• [WHAT NEEDS TO BE DONE] Copy the data below word for word, leaving out the pictures.

*** Opening RECORDS FOR THIS TASK ***

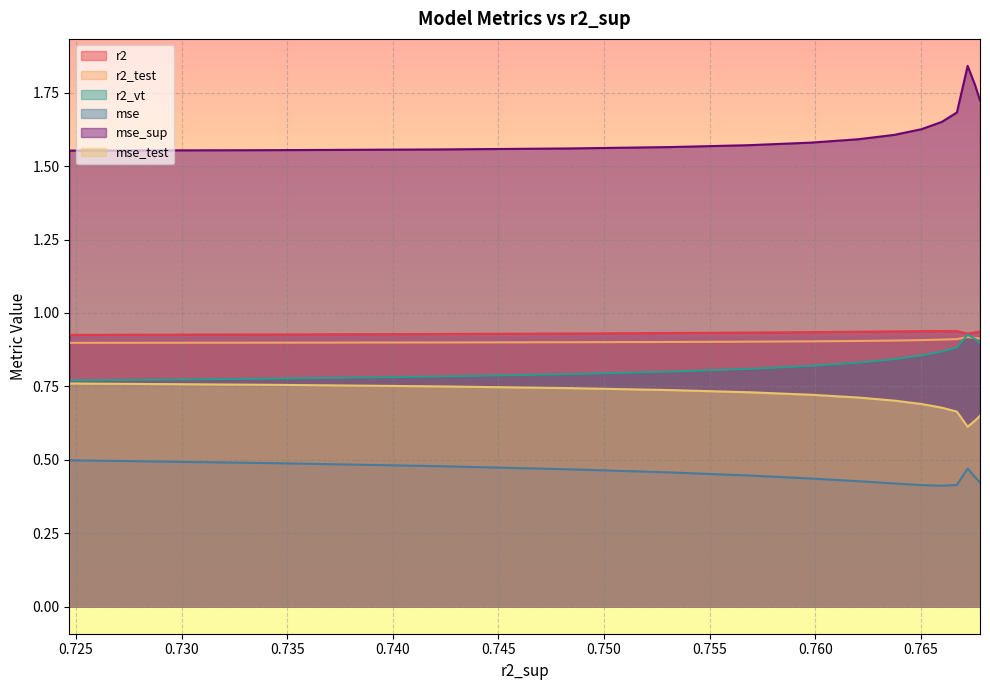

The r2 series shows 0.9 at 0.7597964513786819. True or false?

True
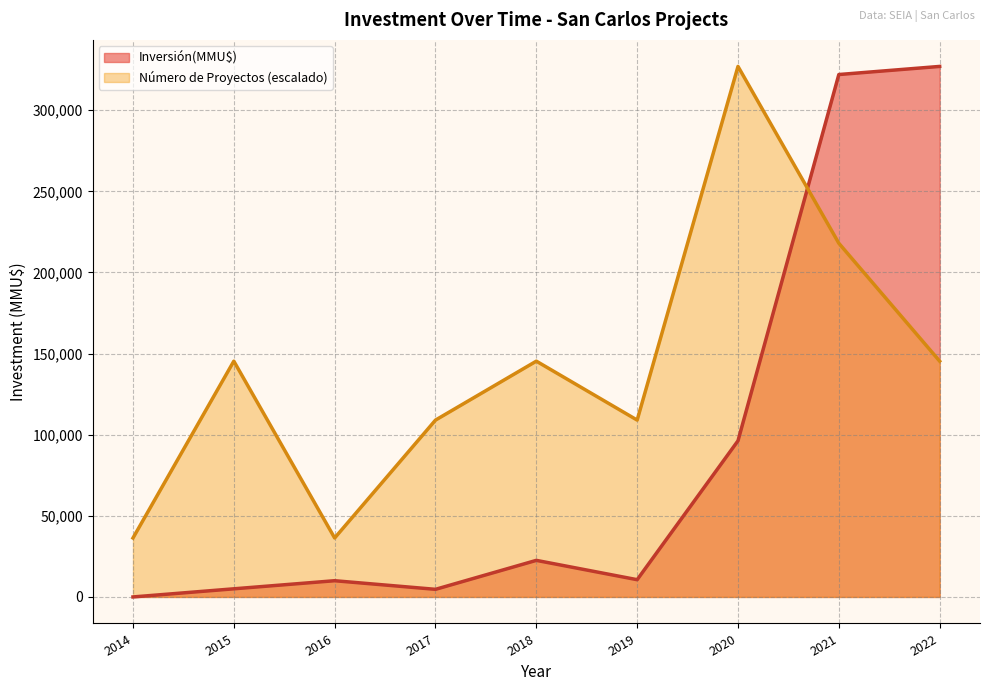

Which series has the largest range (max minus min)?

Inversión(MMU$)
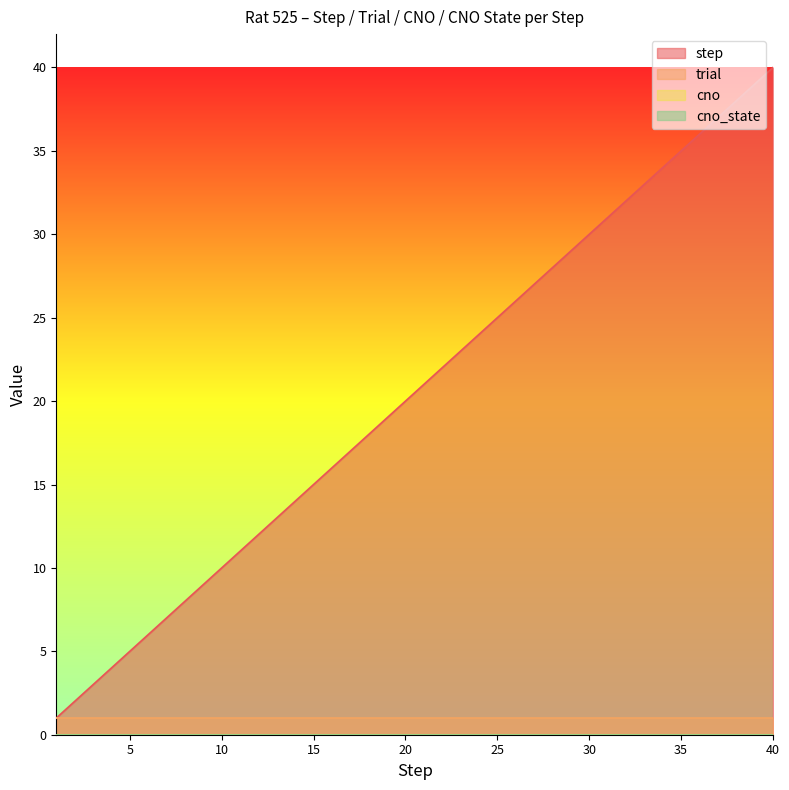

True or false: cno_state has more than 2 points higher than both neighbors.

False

*** Closing RECORDS FOR THIS TASK ***

• [SOLVED PROBLEM]
The r2 series shows 0.9 at 0.7597964513786819. True or false?

True

Which series has the largest range (max minus min)?

Inversión(MMU$)

True or false: cno_state has more than 2 points higher than both neighbors.

False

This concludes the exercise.